Among the entries below, find the lines with "middle" and copy them.
╔══
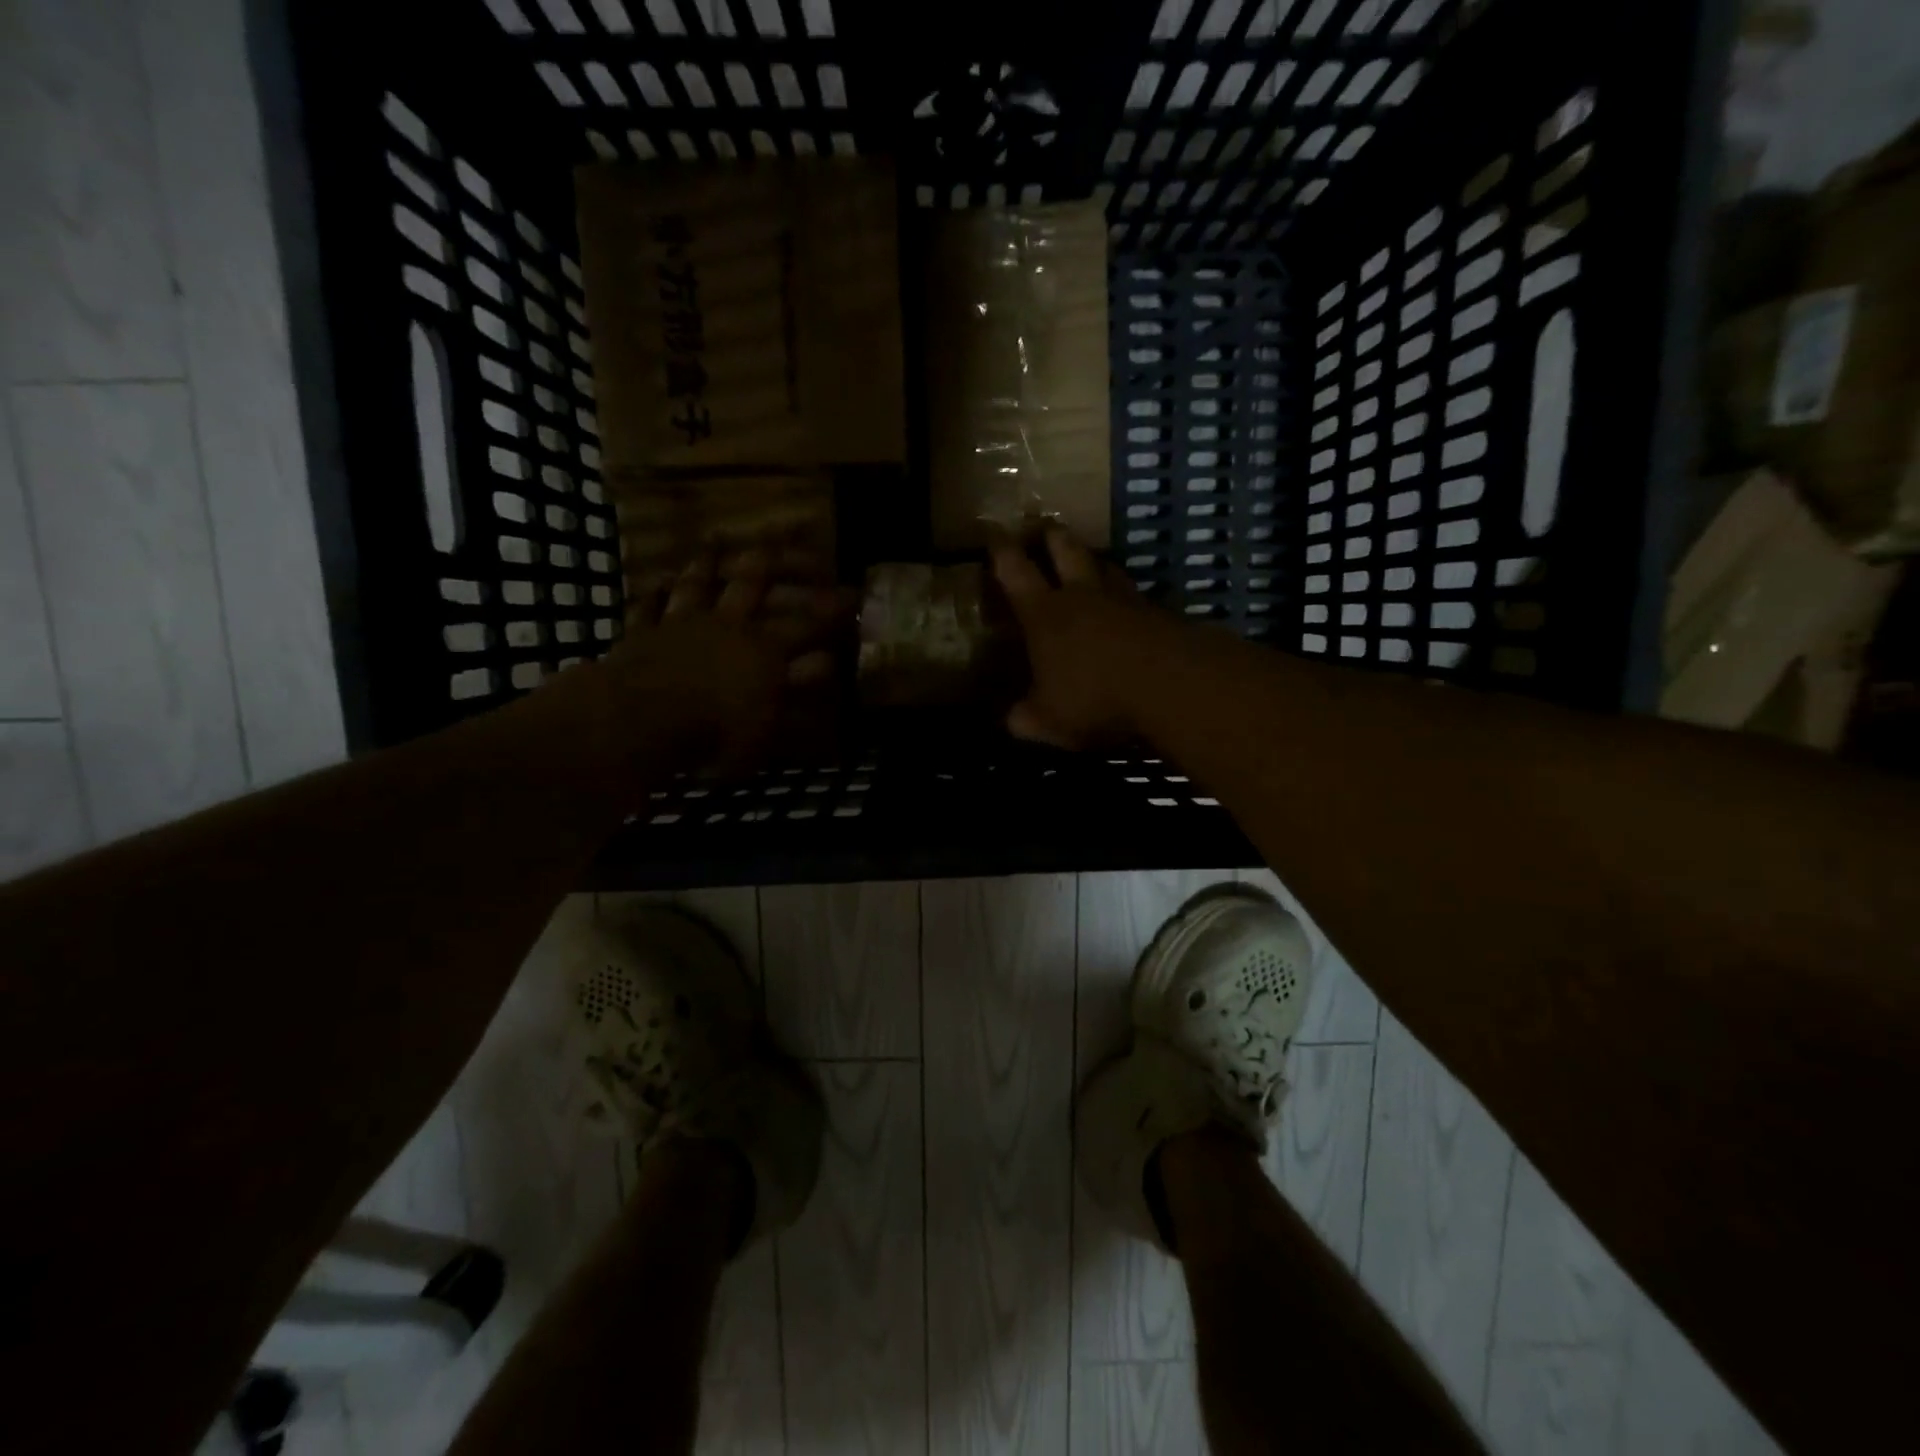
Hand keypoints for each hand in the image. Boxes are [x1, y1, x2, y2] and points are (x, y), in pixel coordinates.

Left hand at [600, 550, 847, 773]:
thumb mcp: (768, 728)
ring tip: (715, 541)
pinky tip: (656, 579)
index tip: (853, 593)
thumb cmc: (715, 733)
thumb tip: (827, 666)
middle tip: (784, 535)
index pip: (807, 625)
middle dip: (773, 561)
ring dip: (707, 563)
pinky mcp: (642, 634)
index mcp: (764, 651)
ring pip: (698, 584)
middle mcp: (727, 625)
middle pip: (752, 584)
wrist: (639, 721)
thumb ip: (797, 694)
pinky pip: (648, 606)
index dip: (832, 609)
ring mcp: (681, 624)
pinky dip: (654, 592)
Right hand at [989, 529, 1184, 749]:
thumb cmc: (1095, 698)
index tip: (994, 531)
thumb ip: (1025, 719)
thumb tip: (1012, 719)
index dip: (1001, 551)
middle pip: (1066, 552)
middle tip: (1047, 526)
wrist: (1170, 684)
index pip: (1016, 572)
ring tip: (1090, 559)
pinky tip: (1128, 605)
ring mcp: (1125, 601)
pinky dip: (1127, 596)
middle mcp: (1083, 597)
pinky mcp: (1160, 614)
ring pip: (1106, 567)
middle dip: (1053, 537)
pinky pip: (1136, 596)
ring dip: (1094, 560)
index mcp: (1045, 615)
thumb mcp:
╚══
ANSWER TO THE EXERCISE:
middle tip: (784, 535)
middle dip: (773, 561)
middle mcp: (727, 625)
middle pip: (752, 584)
middle pip: (1066, 552)
middle tip: (1047, 526)
middle mcp: (1083, 597)
middle dip: (1053, 537)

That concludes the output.